Exercise goal —
Below are entries; work out how many of their lines hold "Privacy", giving only that number.

Given entries —
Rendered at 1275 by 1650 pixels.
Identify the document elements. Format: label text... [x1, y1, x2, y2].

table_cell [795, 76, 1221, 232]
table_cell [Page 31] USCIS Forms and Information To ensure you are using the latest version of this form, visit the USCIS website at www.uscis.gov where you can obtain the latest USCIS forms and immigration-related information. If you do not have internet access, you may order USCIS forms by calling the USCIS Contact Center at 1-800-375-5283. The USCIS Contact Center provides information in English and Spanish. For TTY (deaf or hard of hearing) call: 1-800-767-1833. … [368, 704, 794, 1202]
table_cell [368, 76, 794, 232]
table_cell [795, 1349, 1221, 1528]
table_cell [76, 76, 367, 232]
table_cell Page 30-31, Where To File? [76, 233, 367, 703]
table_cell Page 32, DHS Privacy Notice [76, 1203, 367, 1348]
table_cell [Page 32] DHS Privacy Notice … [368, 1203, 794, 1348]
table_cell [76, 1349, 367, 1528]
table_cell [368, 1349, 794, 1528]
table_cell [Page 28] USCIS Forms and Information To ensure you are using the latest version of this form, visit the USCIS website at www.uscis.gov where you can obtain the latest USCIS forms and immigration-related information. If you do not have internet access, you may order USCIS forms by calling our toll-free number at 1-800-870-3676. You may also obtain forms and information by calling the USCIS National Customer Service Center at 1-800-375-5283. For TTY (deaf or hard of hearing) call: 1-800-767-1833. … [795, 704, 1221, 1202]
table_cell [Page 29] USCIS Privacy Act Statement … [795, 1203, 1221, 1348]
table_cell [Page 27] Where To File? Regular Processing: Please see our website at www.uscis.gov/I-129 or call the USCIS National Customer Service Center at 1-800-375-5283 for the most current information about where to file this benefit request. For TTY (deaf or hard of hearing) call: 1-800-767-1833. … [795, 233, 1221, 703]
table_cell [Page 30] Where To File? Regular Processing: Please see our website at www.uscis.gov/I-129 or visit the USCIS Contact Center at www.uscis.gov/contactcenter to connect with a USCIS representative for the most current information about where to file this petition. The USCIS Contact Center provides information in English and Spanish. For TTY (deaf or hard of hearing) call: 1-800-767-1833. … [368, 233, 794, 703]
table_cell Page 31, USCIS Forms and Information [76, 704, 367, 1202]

Answer box —
3